On all updated systems the /var partition locks after 20 to 50 days. Services on the system start to fail. Login Block. On Preopen Connections I can access all other partitions just fine. Just accessing anything on /var blocks the whole process without return.
There are no massages on the console. We have to force power off to restart the system.
All partitions where SU+Journaling. I've deactivated journaling on all partitions but the lockups are still coming.
On all systems are different services. (MySQL, Jenkins, Apache).
The same Hardware was working and still is working on 10.1-Release an earlier releases just fine.
Hostname dd.mm.yyyy hh:mm Actions taken
amnesix 7. 9.2015 10:30 Reboot
miraculix 29. 9.2015 03:00 Reboot
amnesix 18.10.2015 05:00 Reboot
amnesix 29.11.2015 16:00 Reboot. Disabled journaling
olympia 12.12.2015 11:00 Reboot. Disabled journaling
devzope 17.12.2015 04:00 Reboot. Disabled journaling
miraculix 22.12.2015 01:20 Reboot. Disabled journaling
olympia 30.12.2015 19:00 Reboot
amnesix 9. 1.2016 02:00 Reboot. fsck -f on all partitions
delphi 28. 1.2016 05:40 Reboot. Disabled journaling. fsck -f
devzope 30. 1.2016 04:50 Reboot. fsck -f
devzope 1. 2.2016 01:45 Reboot. fsck -f
miraculix 2. 2.2016 06:30 Reboot. fsck -f
The symptoms are always the same. After the Power down and reboot the Raid is resyncing but the system is working just fine until the next lookup.

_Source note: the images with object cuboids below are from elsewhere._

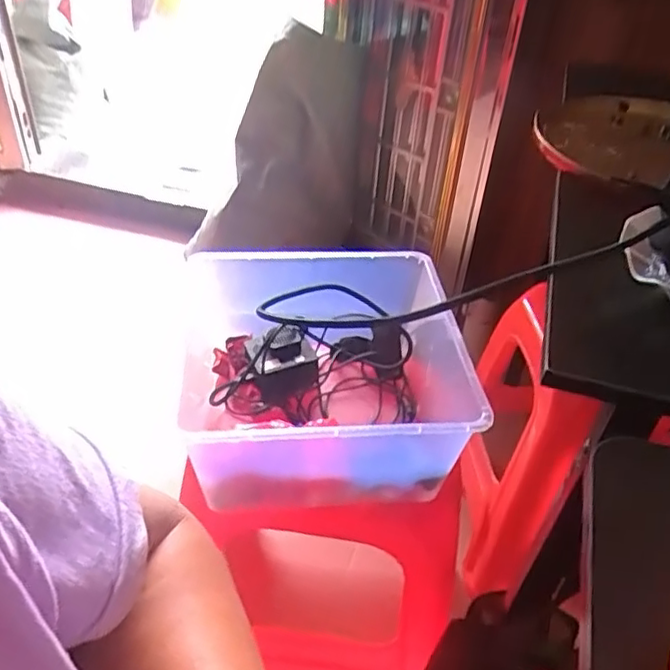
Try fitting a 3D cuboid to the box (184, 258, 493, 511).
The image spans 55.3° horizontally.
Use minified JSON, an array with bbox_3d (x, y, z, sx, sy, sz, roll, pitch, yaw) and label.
[{"bbox_3d":[-0.010,0.051,0.740,0.311,0.147,0.304,0,39,-5],"label":"box"}]

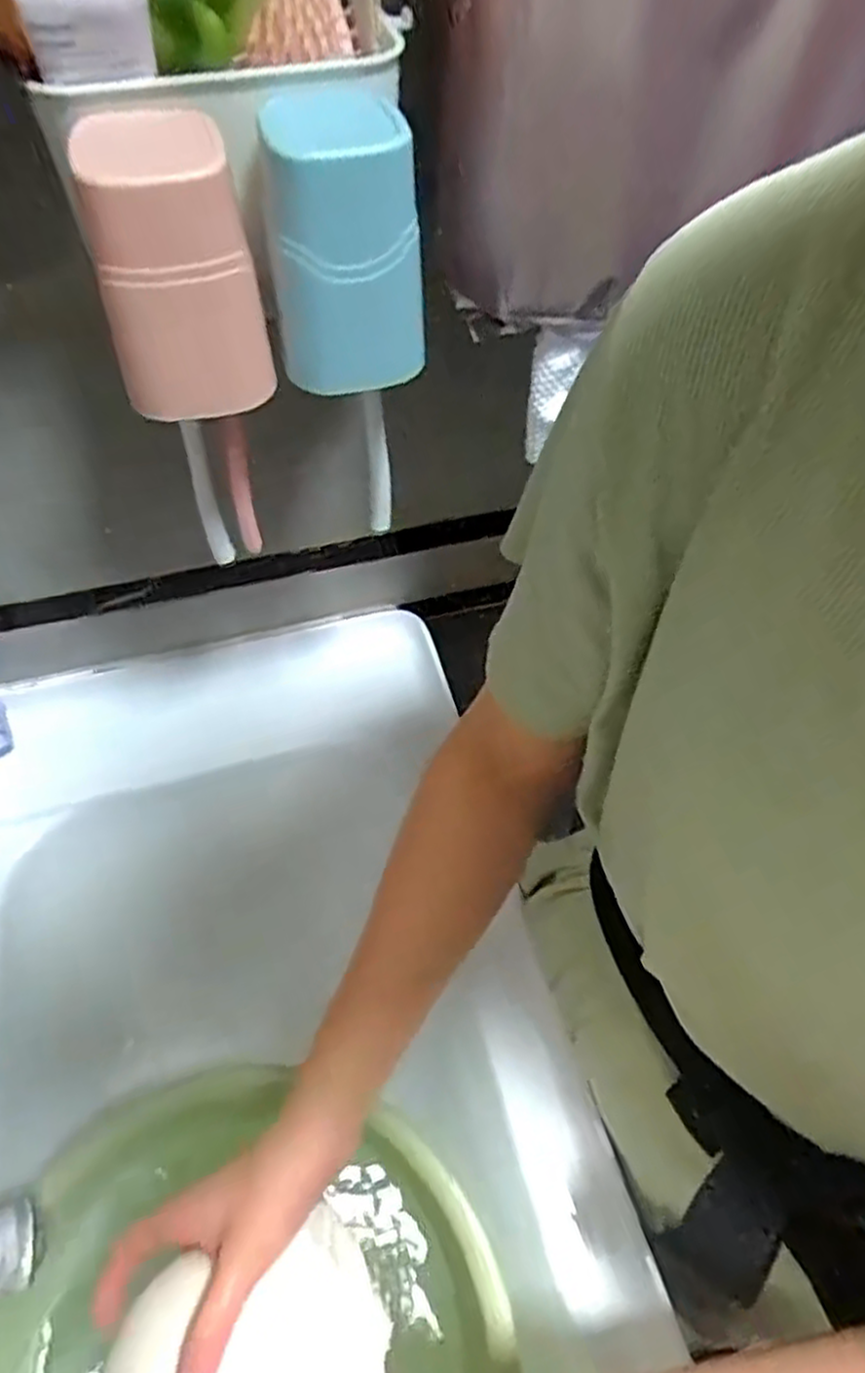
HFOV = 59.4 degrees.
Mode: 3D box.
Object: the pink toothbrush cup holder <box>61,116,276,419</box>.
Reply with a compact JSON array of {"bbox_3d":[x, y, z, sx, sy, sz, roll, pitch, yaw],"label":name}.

I've attached the dmesg.boot of one of the servers. They are all identical.
Created attachment 166418 [details]
dmesg.boot of one of the servers
Had three more lockups since reporting this bug.
This is a real showstopper.
if needed i can provide access to one of the machines for testing.
we've also seen this issue happening since migration towards 10.3-RELEASE.
Oct 3 16:00:44 storage4 kernel: vputx: negative ref count
Oct 3 16:00:44 storage4 kernel: 0xfffff801b881d760: tag zfs, type VDIR
Oct 3 16:00:44 storage4 kernel: usecount 0, writecount 0, refcount 0 mountedhere 0
Oct 3 16:00:44 storage4 kernel: flags (VI_FREE)
Oct 3 16:00:44 storage4 kernel: VI_LOCKed lock type zfs: EXCL by thread 0xfffff8016083e000 (pid 1833, zfs, tid 102301)
We haven't seen this issue in 10.1 either.
For us also this is kind of a serious bug forcing a server restart.